The framework for deploying AI is formed by an overlapping system of binding rules and voluntary standards. In the EU, the binding layer comprises the EU AI Act, NIS2 and GDPR; the voluntary — yet increasingly required in practice — layer is formed by ISO/IEC 42001 and the NIST AI RMF, which provide a methodically validated means of achieving and demonstrating compliance (Table 1).

Framework Nature Main requirements for the organisation
EU AI Act[6] Binding (EU) Classification of systems by risk, risk management, technical documentation, human oversight and transparency.
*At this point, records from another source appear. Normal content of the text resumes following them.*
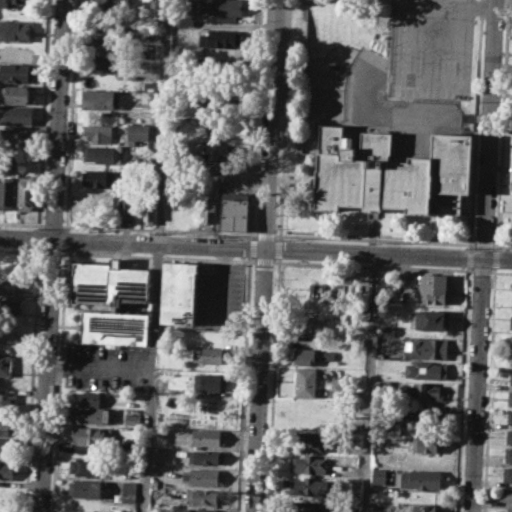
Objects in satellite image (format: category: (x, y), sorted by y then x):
building: (12, 2)
building: (12, 2)
building: (115, 3)
building: (156, 3)
building: (156, 3)
building: (114, 4)
building: (185, 6)
building: (223, 9)
building: (225, 9)
building: (184, 17)
building: (185, 20)
building: (16, 29)
building: (16, 30)
building: (102, 30)
building: (107, 31)
building: (220, 38)
building: (220, 38)
building: (102, 47)
building: (106, 47)
parking lot: (431, 49)
building: (196, 50)
road: (403, 60)
building: (105, 64)
building: (108, 65)
building: (16, 72)
building: (16, 72)
building: (149, 87)
building: (17, 94)
building: (19, 94)
building: (98, 99)
building: (98, 99)
building: (215, 108)
building: (15, 114)
road: (44, 114)
building: (17, 115)
road: (70, 115)
road: (254, 118)
road: (283, 120)
road: (489, 128)
building: (213, 130)
building: (99, 132)
building: (98, 133)
building: (137, 133)
building: (137, 133)
building: (13, 139)
building: (17, 139)
building: (211, 151)
building: (102, 153)
building: (102, 154)
building: (391, 173)
building: (392, 173)
building: (96, 178)
building: (100, 178)
building: (7, 193)
building: (26, 193)
building: (6, 194)
building: (25, 195)
building: (82, 206)
building: (83, 207)
building: (124, 209)
building: (126, 209)
building: (189, 210)
building: (148, 212)
building: (207, 212)
building: (209, 212)
building: (233, 212)
building: (234, 212)
road: (21, 223)
road: (52, 224)
road: (158, 229)
building: (511, 231)
road: (265, 234)
road: (39, 237)
road: (65, 239)
road: (375, 239)
road: (484, 244)
road: (502, 245)
road: (249, 247)
road: (255, 247)
road: (278, 248)
road: (52, 256)
road: (157, 256)
road: (264, 256)
road: (222, 284)
building: (9, 285)
building: (9, 286)
building: (434, 288)
building: (435, 289)
building: (178, 293)
building: (179, 293)
parking lot: (220, 295)
building: (330, 296)
building: (112, 300)
building: (111, 302)
building: (9, 306)
building: (9, 308)
building: (431, 319)
building: (432, 319)
building: (312, 322)
building: (311, 324)
building: (511, 324)
building: (9, 330)
building: (388, 330)
building: (9, 333)
building: (511, 341)
building: (425, 348)
building: (425, 348)
building: (209, 354)
building: (210, 355)
building: (306, 355)
building: (303, 356)
building: (511, 360)
building: (5, 364)
building: (6, 365)
parking lot: (106, 366)
road: (98, 367)
building: (425, 369)
building: (425, 370)
building: (511, 375)
road: (32, 379)
road: (58, 379)
building: (510, 379)
building: (305, 380)
building: (209, 381)
building: (210, 381)
building: (304, 382)
road: (368, 382)
road: (243, 384)
road: (272, 384)
road: (476, 384)
building: (383, 385)
building: (423, 390)
building: (423, 391)
building: (510, 397)
building: (88, 398)
building: (509, 398)
building: (7, 400)
building: (8, 401)
building: (89, 409)
building: (429, 412)
building: (90, 415)
building: (509, 417)
building: (511, 417)
building: (4, 427)
building: (7, 427)
building: (91, 436)
building: (91, 436)
building: (207, 436)
building: (508, 436)
building: (509, 436)
building: (208, 437)
building: (310, 440)
building: (310, 441)
building: (429, 443)
building: (1, 444)
building: (7, 445)
building: (428, 445)
building: (508, 455)
building: (508, 455)
building: (206, 456)
building: (206, 457)
building: (309, 463)
building: (307, 464)
building: (87, 465)
building: (84, 466)
building: (6, 469)
building: (6, 469)
building: (509, 473)
building: (509, 474)
building: (378, 475)
building: (379, 475)
building: (203, 476)
building: (204, 476)
building: (418, 478)
building: (416, 479)
building: (307, 486)
building: (309, 486)
building: (85, 487)
building: (83, 488)
building: (129, 490)
building: (129, 491)
building: (507, 494)
building: (507, 494)
building: (202, 496)
building: (204, 497)
building: (308, 506)
building: (311, 506)
building: (422, 508)
building: (428, 508)
building: (200, 510)
building: (201, 510)
building: (508, 510)
building: (508, 510)
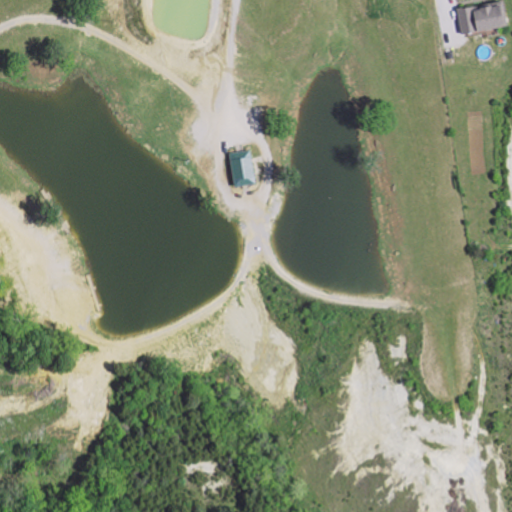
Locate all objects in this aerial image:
road: (440, 16)
building: (483, 19)
road: (225, 64)
building: (243, 168)
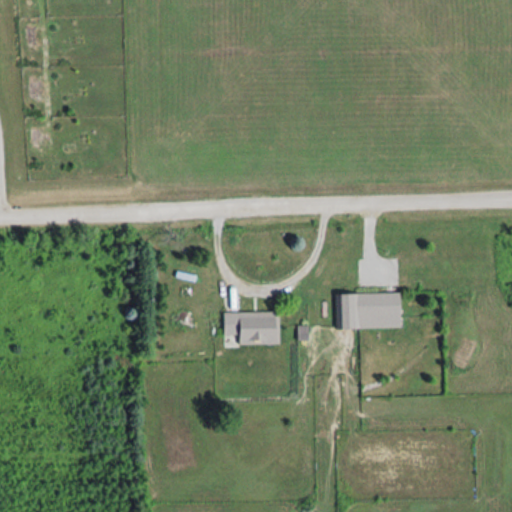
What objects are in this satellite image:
road: (1, 193)
road: (256, 207)
building: (368, 310)
building: (251, 327)
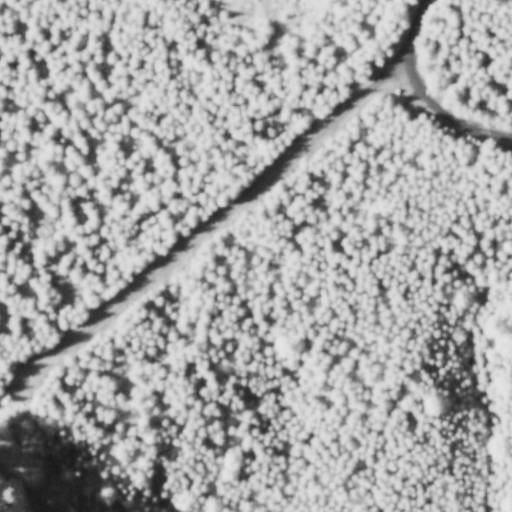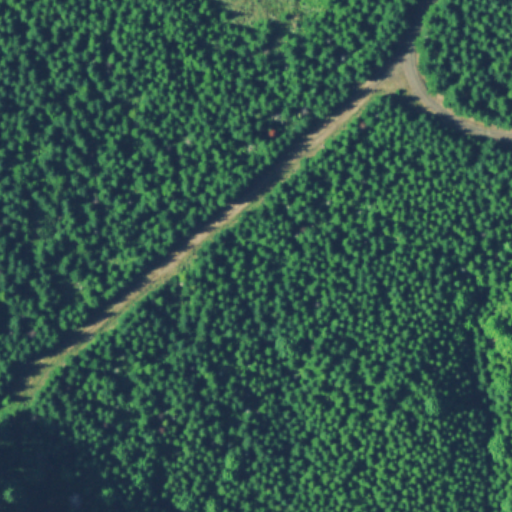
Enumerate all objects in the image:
road: (427, 89)
road: (159, 264)
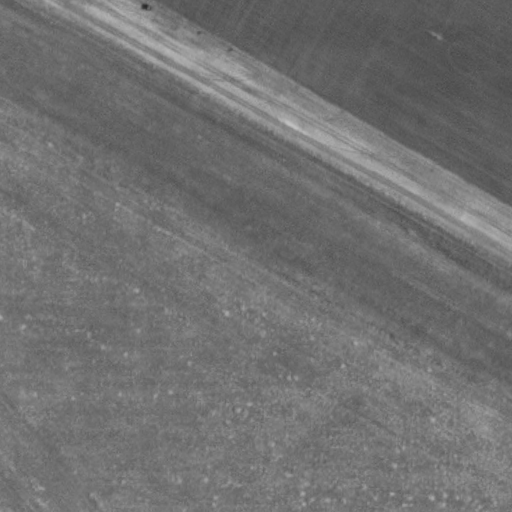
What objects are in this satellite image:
airport runway: (256, 188)
airport: (256, 256)
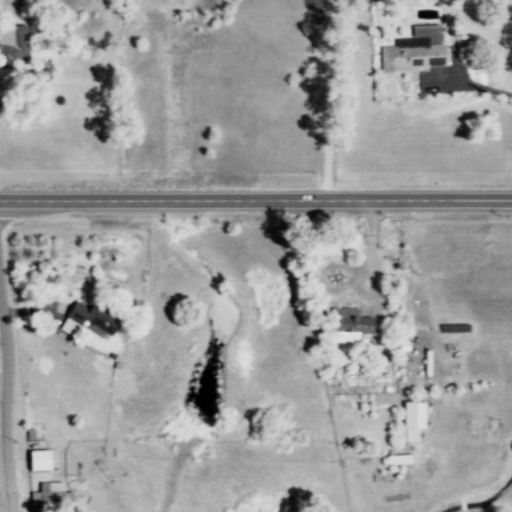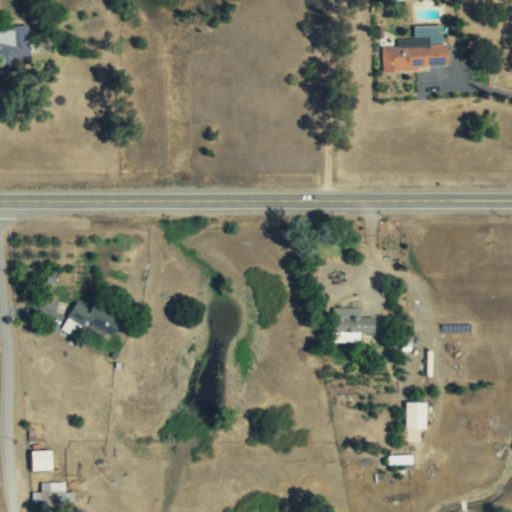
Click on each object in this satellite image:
building: (13, 45)
building: (13, 46)
building: (415, 51)
building: (415, 51)
road: (479, 89)
road: (330, 101)
road: (256, 203)
building: (92, 317)
building: (93, 318)
building: (348, 325)
building: (349, 326)
road: (6, 396)
building: (413, 415)
building: (413, 416)
building: (38, 460)
building: (39, 461)
building: (51, 495)
building: (51, 495)
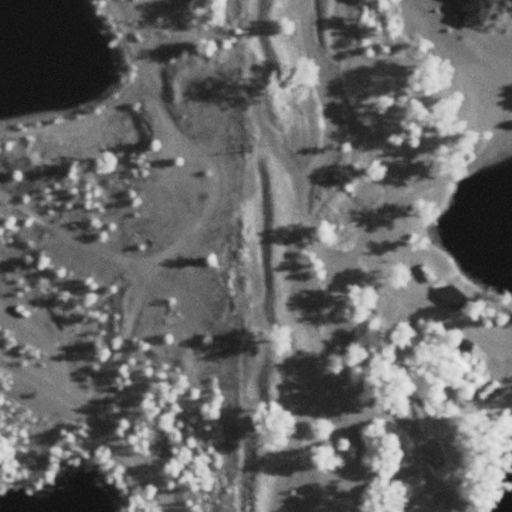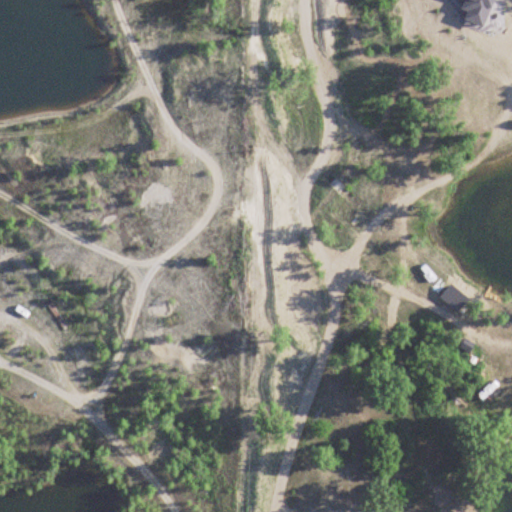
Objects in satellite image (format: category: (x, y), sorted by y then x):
road: (383, 63)
road: (183, 128)
road: (476, 160)
road: (323, 255)
road: (124, 344)
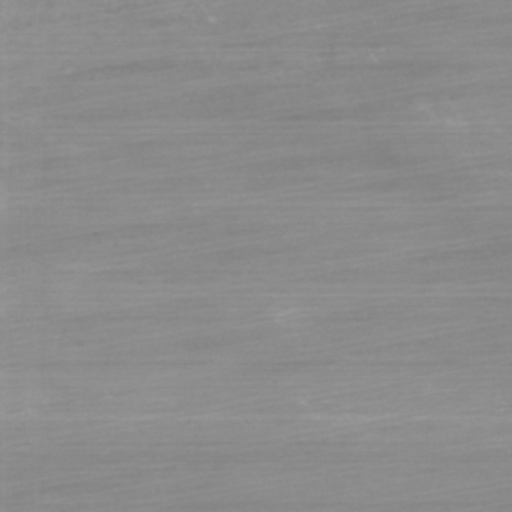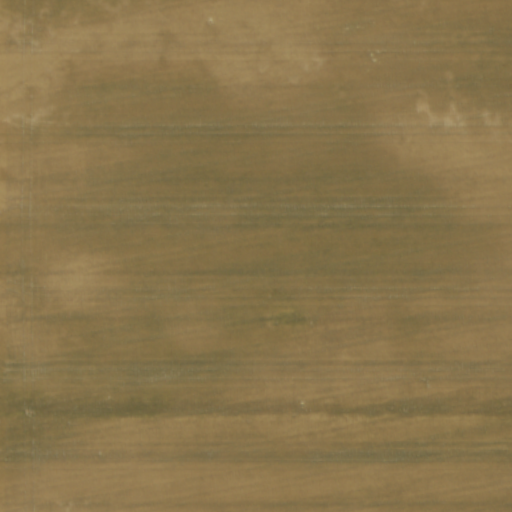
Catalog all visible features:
crop: (256, 256)
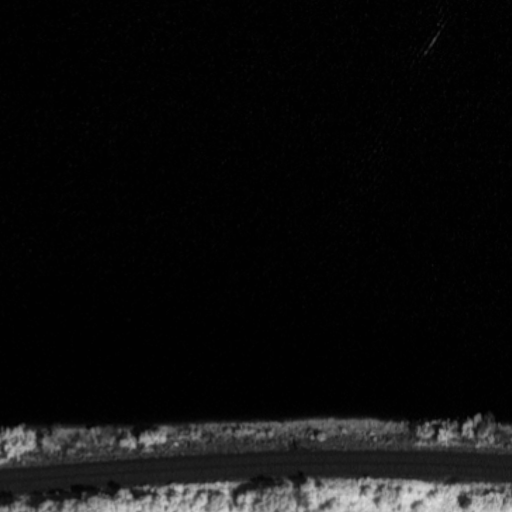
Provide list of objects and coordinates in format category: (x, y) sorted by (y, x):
railway: (255, 460)
railway: (255, 470)
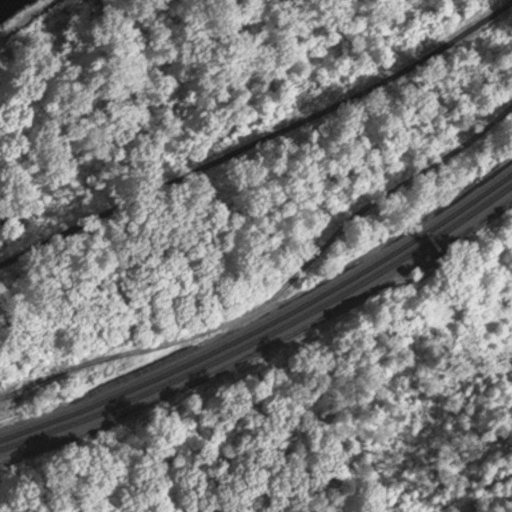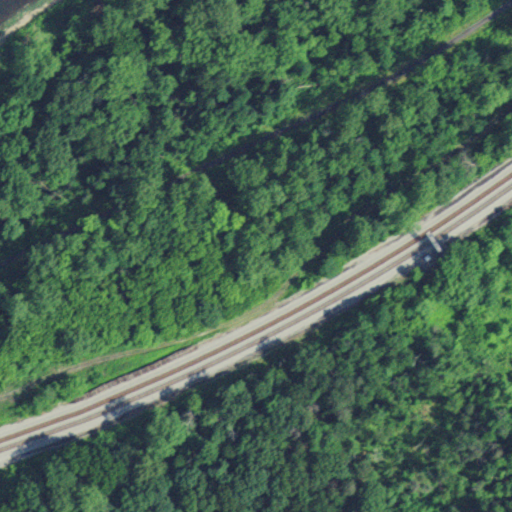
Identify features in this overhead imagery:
road: (258, 139)
railway: (266, 326)
railway: (266, 337)
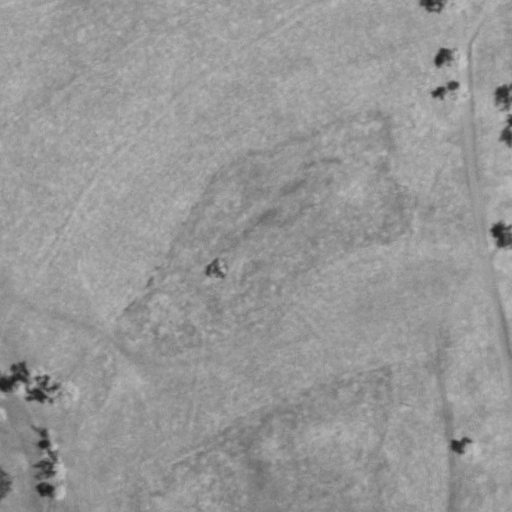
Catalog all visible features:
road: (492, 84)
Most provisions effective from August 2026, high-risk systems under Annex III from December 2027.
NIS2[7] Binding (EU) Proportionate cyber-risk management measures, encryption, multi-factor authentication, access management and incident reporting; accountability at management level.
GDPR[8] Binding (EU) Restriction of fully automated decision-making (Art. 22), mandatory data protection impact assessment (DPIA, Art. 35), data minimisation.
ISO/IEC 42001[4] Standard / certification Establishment of an AI management system (AIMS) — governance, risk management, transparency and ethics across the lifecycle; independent audit, certificate typically valid for 3 years.
NIST AI RMF[5] Voluntary framework Four functions — Govern, Map, Measure, Manage — from a risk-management culture through identification and measurement to ongoing risk handling over the system’s lifetime.

Table 1. Overview of the relevant regulatory and normative frameworks for deploying AI.

For large enterprises, ISO/IEC 42001 acquires a function analogous to that of ISO/IEC 27001 in information security — it becomes a standard of trust and a criterion in supplier selection[4]. For public administration, by contrast, the EU AI Act is decisive, since several of its uses (social benefits, border protection, justice, law enforcement) are placed in the high-risk category[6].